Roughly a 15x theoretical overhead (!!). This compares to a ~100x theoretical overhead for proving Poseidon with traditional STARKs. The gains come from the fact that the largest costs of the traditional STARK proof (see my prover here, see the "regular STARK" tab of my theorycraft spreadsheet here) come from hashing and FFT'ing the trace that consists of all intermediate values (though there is a clever trick that allows the proof to only require one trace value per inner round). Hence, we don't have to do any of that at all: the prover is only committing to the input and the output, for everything in the middle the prover is only doing a (much lighter) sumcheck at each round, and for linear work (ie. matmul) the prover needs to do nothing at all.

But these numbers are just theory. There are two practical reasons why practice might differ from theory, that pull in opposite directions:

  1. Sumchecks require more complicated and highly intensive memory shuffling that naive hashing does not. In practice, sumchecks are often memory-bound.
  2. Real-world hashing workloads are often at least partially serial, whereas sumchecks are massively parallelizable.

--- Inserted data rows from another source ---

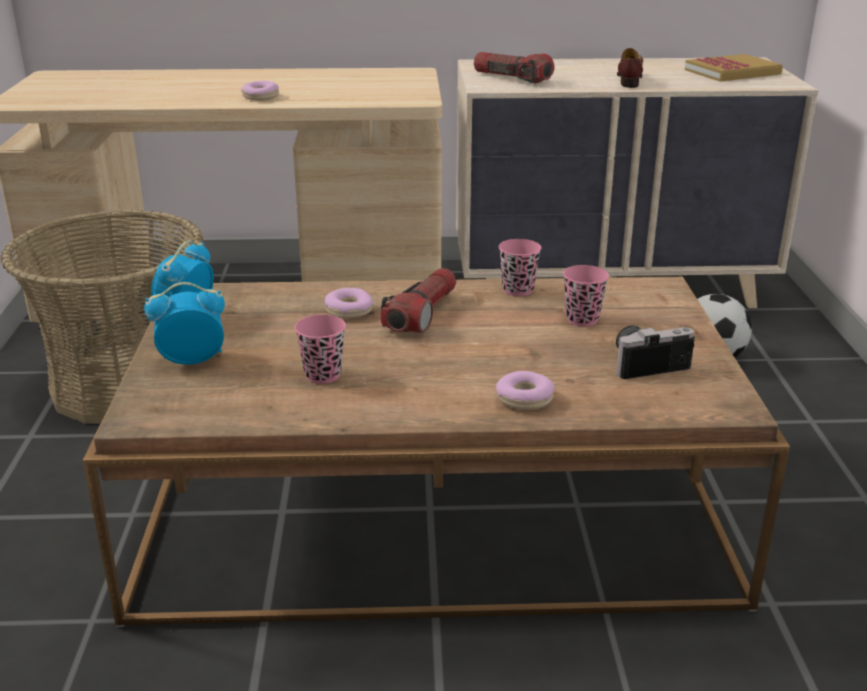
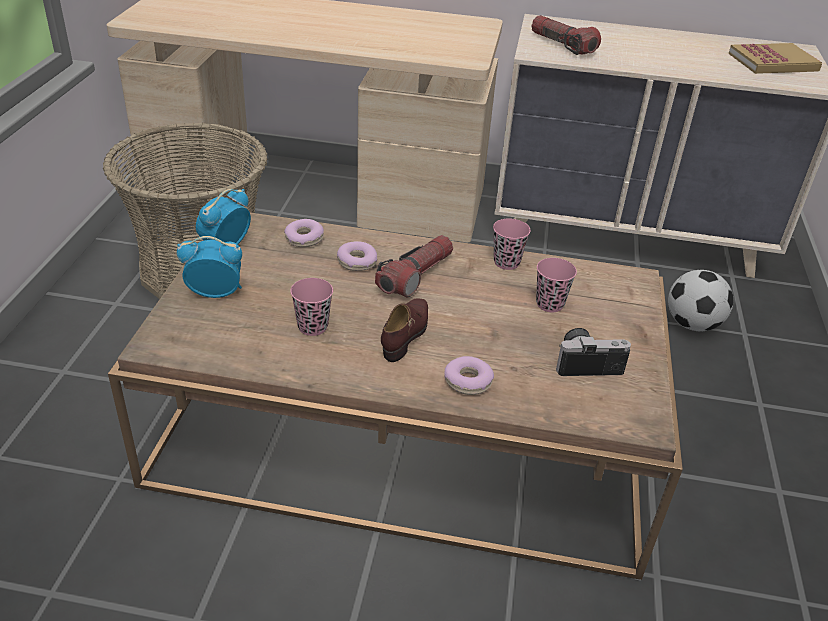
camera: 10 degrees right, 10 degrees up
(260, 97) = (336, 39): donut -> donut (304, 239)
(629, 79) = (670, 60): brown shoe -> brown shoe (406, 334)

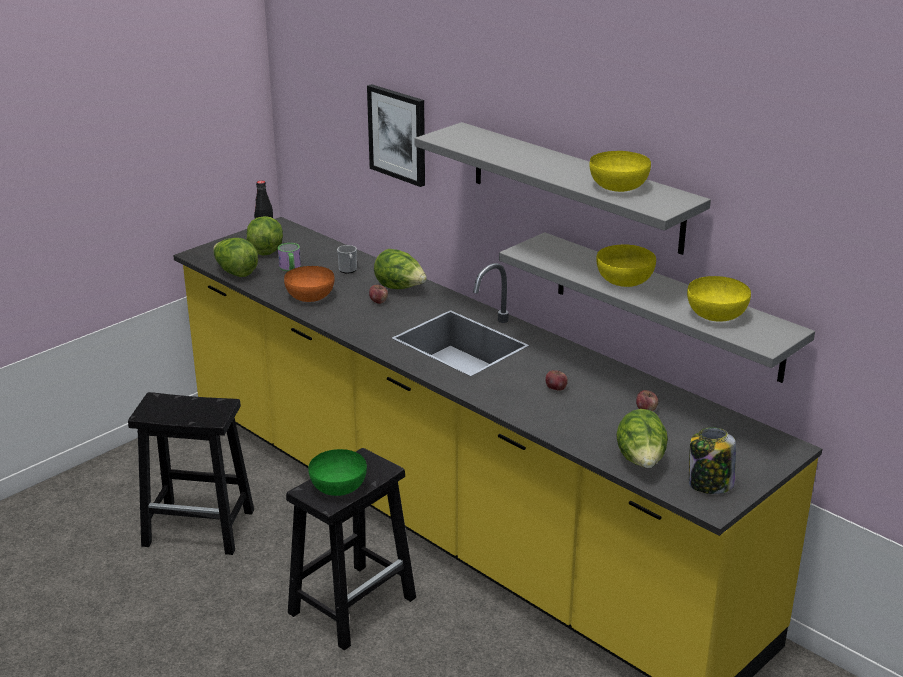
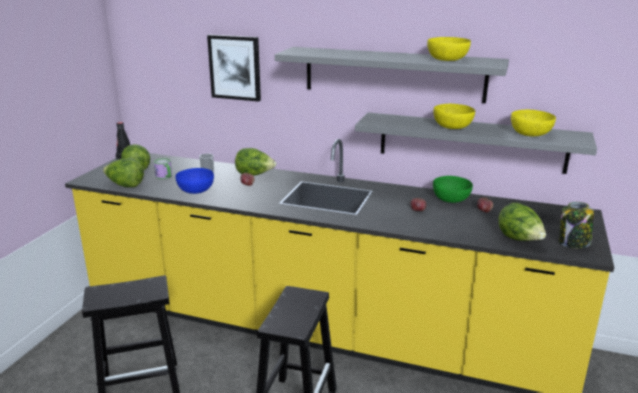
camera: 25 degrees left, 5 degrees down
(310, 296) = (195, 190): orange bowl -> blue bowl
(339, 487) = (294, 316): green bowl -> green bowl (451, 199)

And on top of this, there is the possibility that one or the other just happens to be harder to optimize in a given software or hardware context. Does my implementation match up with the theory? Well, let's see:



Under 10x!!! Though I would not take this number as the "true overhead" either; it most likely means that my implementation of the raw execution is under-optimized.

Now, there still are some optimizations we have not tried. Particularly, you can adjust the sumcheck so that the "hypercube" is an unbalanced prism, where the first dimension has a size larger than 2. This makes the first round larger, but makes all subsequent rounds smaller; the tradeoff is fine because in the first round \(V\) is in the base KoalaBear prime field whereas in later rounds everything is in the extension field, which is much more expensive. If you're hashing larger amounts of data, you could also give up on the 2→1 structure, and hash eg. 4→1 or even more; as the width increases, the overhead of GKR approaches zero (!!!).

Hence, proving hashes with single-digit overhead is very possible.

In this post, hashes were just an example; GKR is a family of techniques that is well-suited for proving many kinds of computations. If a computation can be expressed in the "batch and layers" format, where each layer can be expressed as a low-degree polynomial, then GKR can be applied directly. But even if there are cross-interactions between different values in a large computation, there are often tricks that can be used. This is relevant for proving LLM inference, and many other situations. Most provers that strive for very high efficiency and very low overhead are going to use something like GKR in some form.